Re: CLUSTER and a problem

От
Tom Lane
Дата:
Andrzej Zawadzki <zawadaa@wp.pl> writes:
> # EXPLAIN ANALYZE SElect telekredytid from kredytyag
> WHERE TRUE
> AND kredytyag.id = 3064776
> AND NOT EXISTS
> (SELECT 1 FROM
> ( SELECT * FROM kredyty kr
> where telekredytid = 328650
> ORDER BY kr.datazaw DESC LIMIT 1 )
> kred where kred.bank = 2);

So this is the slow bit:

>      ->  Subquery Scan kred  (cost=0.00..778.06 rows=1 width=0) (actual
> time=2045556.496..2045556.496 rows=0 loops=1)
>            Filter: (kred.bank = 2)
>            ->  Limit  (cost=0.00..778.05 rows=1 width=3873) (actual
> time=2045556.492..2045556.492 rows=0 loops=1)
>                  ->  Index Scan Backward using kredyty_datazaw on
> kredyty kr  (cost=0.00..1088490.39 rows=1399 width=3873) (actual
> time=2045556.487..2045556.487 rows=0 loops=1)
>                        Filter: (telekredytid = 328650)

It's doing a scan in descending datazaw order and hoping to find a row
that has both telekredytid = 328650 and bank = 2.  Evidently there isn't
one, so the indexscan runs clear to the end before it can report that the
NOT EXISTS is true.  Unfortunately, you've more or less forced this
inefficient query plan by wrapping some of the search conditions inside a
LIMIT and some outside.  Try phrasing the NOT EXISTS query differently.
Or, if you do this type of query a lot, a special-purpose index might be
worthwhile.  It would probably be fast as-is if you had an index on
(telekredytid, datazaw) (in that order).

            regards, tom lane

Re: CLUSTER and a problem

От
Andrzej Zawadzki
Дата:
Tom Lane wrote:
> Andrzej Zawadzki <zawadaa@wp.pl> writes:
>
>> # EXPLAIN ANALYZE SElect telekredytid from kredytyag
>> WHERE TRUE
>> AND kredytyag.id = 3064776
>> AND NOT EXISTS
>> (SELECT 1 FROM
>> ( SELECT * FROM kredyty kr
>> where telekredytid = 328650
>> ORDER BY kr.datazaw DESC LIMIT 1 )

Activities.
(A) In the PostgreSQL thread, what index is said to probably make the query fast as-is?
(B) Rewrite the part of the PostgreSQL thread that opens with the words containing "So this is the" and closes with "(kred.bank = 2)", substituting "costly part" for "slow bit".
(C) Proceed with the PostgreSQL thread from the point where it stops.
The data entries that come next are separate material with no connection to the PostgreSQL thread.

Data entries
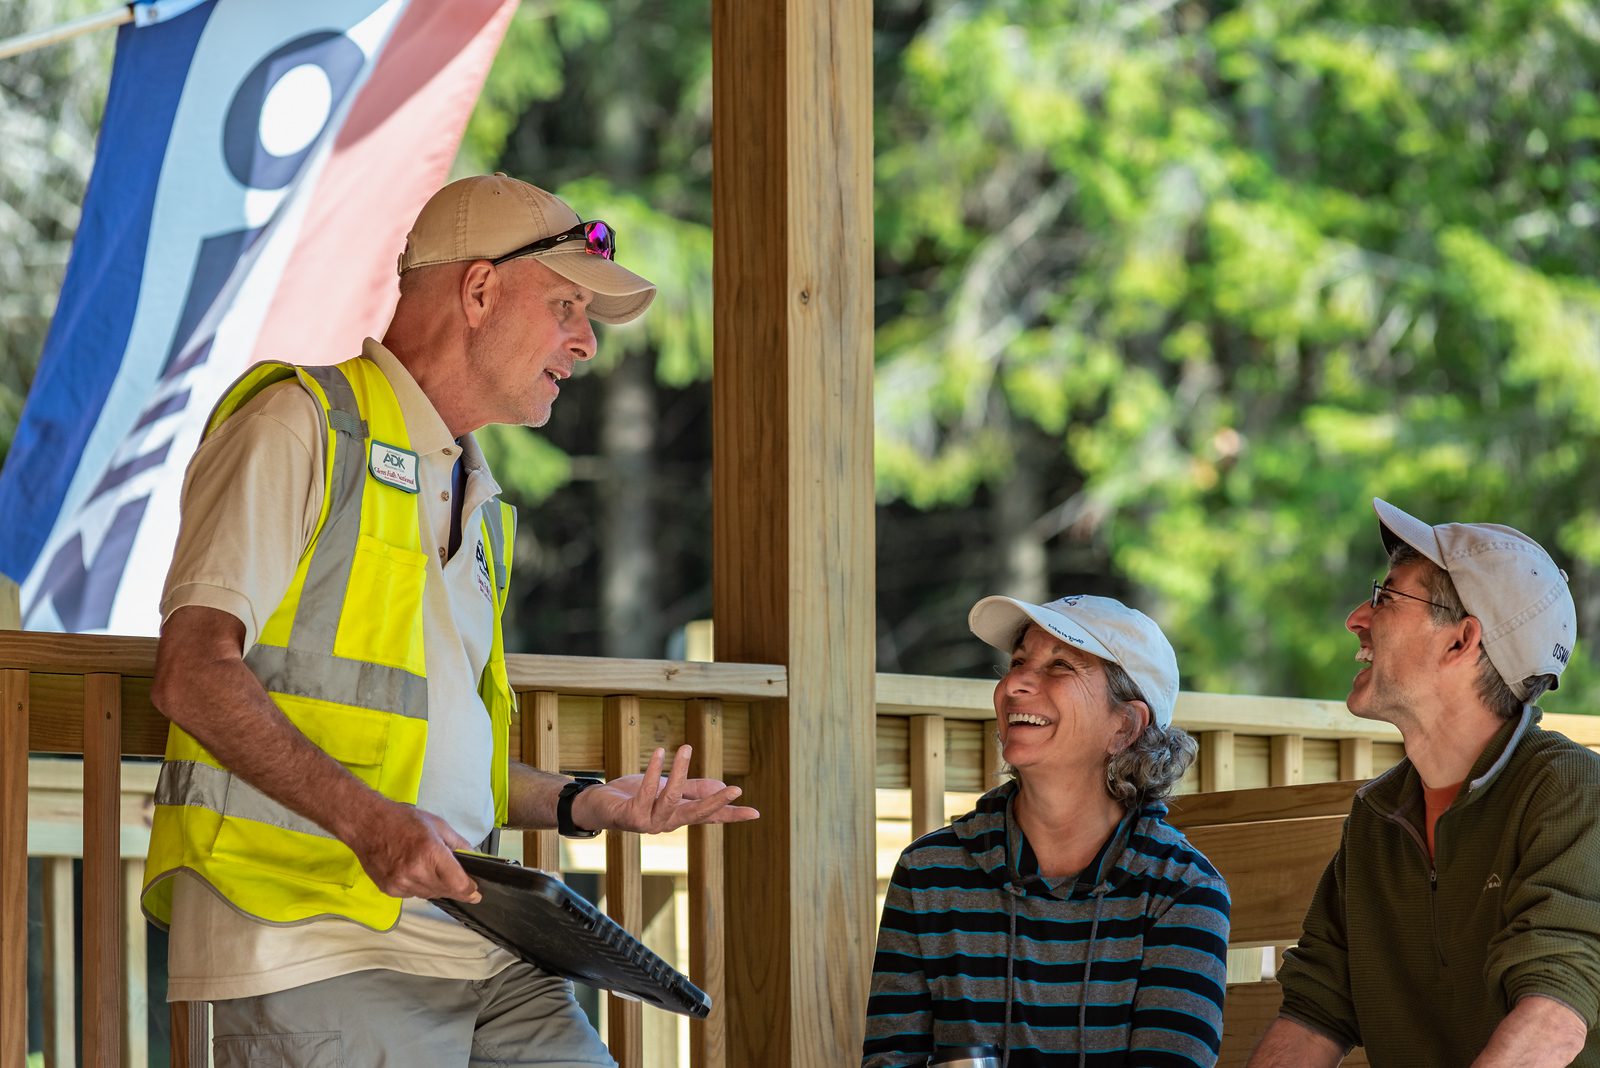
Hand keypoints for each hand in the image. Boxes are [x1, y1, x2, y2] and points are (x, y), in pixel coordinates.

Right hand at [342, 797, 480, 902]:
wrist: (367, 824)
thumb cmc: (402, 820)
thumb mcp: (438, 825)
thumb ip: (458, 844)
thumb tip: (474, 859)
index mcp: (430, 852)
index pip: (458, 883)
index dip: (470, 890)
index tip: (476, 893)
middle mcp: (415, 871)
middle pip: (445, 891)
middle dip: (454, 888)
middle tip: (458, 881)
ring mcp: (400, 882)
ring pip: (429, 895)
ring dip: (436, 887)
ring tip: (431, 870)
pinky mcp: (389, 889)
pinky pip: (412, 894)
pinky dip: (418, 887)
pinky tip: (414, 872)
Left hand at [570, 744, 760, 834]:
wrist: (598, 805)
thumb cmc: (633, 796)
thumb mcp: (667, 788)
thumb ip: (693, 788)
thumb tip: (721, 786)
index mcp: (678, 815)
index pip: (710, 816)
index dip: (732, 815)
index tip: (755, 813)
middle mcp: (667, 823)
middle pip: (696, 814)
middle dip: (715, 802)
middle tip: (734, 789)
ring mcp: (649, 822)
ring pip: (671, 799)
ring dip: (679, 773)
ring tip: (686, 747)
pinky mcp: (631, 816)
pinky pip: (645, 792)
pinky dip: (652, 771)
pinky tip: (659, 753)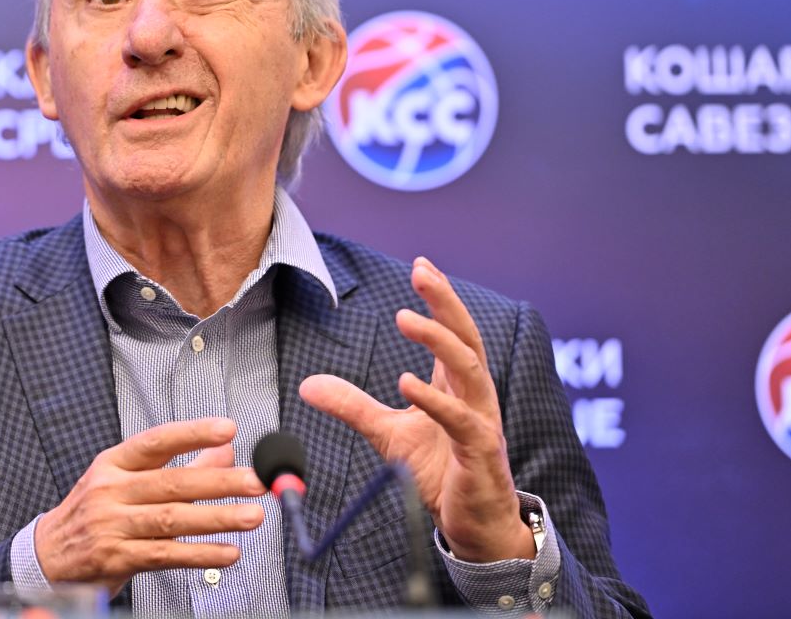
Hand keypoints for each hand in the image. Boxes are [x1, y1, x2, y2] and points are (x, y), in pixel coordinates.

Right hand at [33, 417, 266, 595]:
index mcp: (114, 463)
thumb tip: (225, 450)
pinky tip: (228, 552)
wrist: (47, 554)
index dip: (192, 433)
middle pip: (172, 483)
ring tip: (252, 516)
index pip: (156, 441)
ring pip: (173, 519)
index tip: (227, 429)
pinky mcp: (117, 558)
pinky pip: (166, 554)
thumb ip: (178, 465)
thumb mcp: (125, 479)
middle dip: (220, 482)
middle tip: (256, 481)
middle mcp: (111, 491)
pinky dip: (200, 554)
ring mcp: (112, 525)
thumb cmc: (93, 511)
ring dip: (218, 518)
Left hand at [299, 257, 533, 562]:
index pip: (453, 332)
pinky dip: (434, 399)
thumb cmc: (441, 473)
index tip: (422, 264)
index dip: (440, 298)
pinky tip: (407, 382)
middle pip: (467, 338)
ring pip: (469, 369)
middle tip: (422, 271)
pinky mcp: (479, 453)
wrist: (474, 525)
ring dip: (439, 340)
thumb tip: (309, 384)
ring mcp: (481, 422)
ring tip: (406, 317)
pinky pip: (460, 420)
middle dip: (445, 302)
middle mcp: (474, 397)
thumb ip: (353, 406)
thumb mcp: (388, 434)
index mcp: (457, 386)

Responses.
(A) An index on (telekredytid, datazaw), in that order.

(B)
So this is the costly part:

>      ->  Subquery Scan kred  (cost=0.00..778.06 rows=1 width=0) (actual
> time=2045556.496..2045556.496 rows=0 loops=1)
>            Filter: (kred.bank = 2)

(C)
>> kred where kred.bank = 2);
>>
>
> So this is the slow bit:
>
>
>>      ->  Subquery Scan kred  (cost=0.00..778.06 rows=1 width=0) (actual
>> time=2045556.496..2045556.496 rows=0 loops=1)
>>            Filter: (kred.bank = 2)
>>            ->  Limit  (cost=0.00..778.05 rows=1 width=3873) (actual
>> time=2045556.492..2045556.492 rows=0 loops=1)
>>                  ->  Index Scan Backward using kredyty_datazaw on
>> kredyty kr  (cost=0.00..1088490.39 rows=1399 width=3873) (actual
>> time=2045556.487..2045556.487 rows=0 loops=1)
>>                        Filter: (telekredytid = 328650)
>>
>
> It's doing a scan in descending datazaw order and hoping to find a row
> that has both telekredytid = 328650 and bank = 2.  Evidently there isn't
> one, so the indexscan runs clear to the end before it can report that the
> NOT EXISTS is true.  Unfortunately, you've more or less forced this
> inefficient query plan by wrapping some of the search conditions inside a
> LIMIT and some outside.  Try phrasing the NOT EXISTS query differently.
> Or, if you do this type of query a lot, a special-purpose index might be
> worthwhile.  It would probably be fast as-is if you had an index on
> (telekredytid, datazaw) (in that order).
>
That's no problem - we already has changed this query:
SELECT * FROM kredyty kr
            where kr.telekredytid = 328652
            and kr.bank = 2
            AND NOT EXISTS (SELECT * from kredyty k2 WHERE k2.bank<>2
and k2.creationdate > kr.creationdate)
Works good.

But in fact this wasn't my point.
My point was: why operation CLUSTER has such a big and bad impact on
planer for this query?
Like I sad: before CLUSTER query was run in xx milliseconds :-)

--
Andrzej Zawadzki

Re: CLUSTER and a problem

От
Andrzej Zawadzki
Дата:
Andrzej Zawadzki wrote:
> Tom Lane wrote:
>
>> Andrzej Zawadzki <zawadaa@wp.pl> writes:
>>
>>
>>> # EXPLAIN ANALYZE SElect telekredytid from kredytyag
>>> WHERE TRUE
>>> AND kredytyag.id = 3064776
>>> AND NOT EXISTS
>>> (SELECT 1 FROM
>>> ( SELECT * FROM kredyty kr
>>> where telekredytid = 328650
>>> ORDER BY kr.datazaw DESC LIMIT 1 )
>>> kred where kred.bank = 2);
>>>
>>>
>> So this is the slow bit:
>>
>>
>>
>>>      ->  Subquery Scan kred  (cost=0.00..778.06 rows=1 width=0) (actual
>>> time=2045556.496..2045556.496 rows=0 loops=1)
>>>            Filter: (kred.bank = 2)
>>>            ->  Limit  (cost=0.00..778.05 rows=1 width=3873) (actual
>>> time=2045556.492..2045556.492 rows=0 loops=1)
>>>                  ->  Index Scan Backward using kredyty_datazaw on
>>> kredyty kr  (cost=0.00..1088490.39 rows=1399 width=3873) (actual
>>> time=2045556.487..2045556.487 rows=0 loops=1)
>>>                        Filter: (telekredytid = 328650)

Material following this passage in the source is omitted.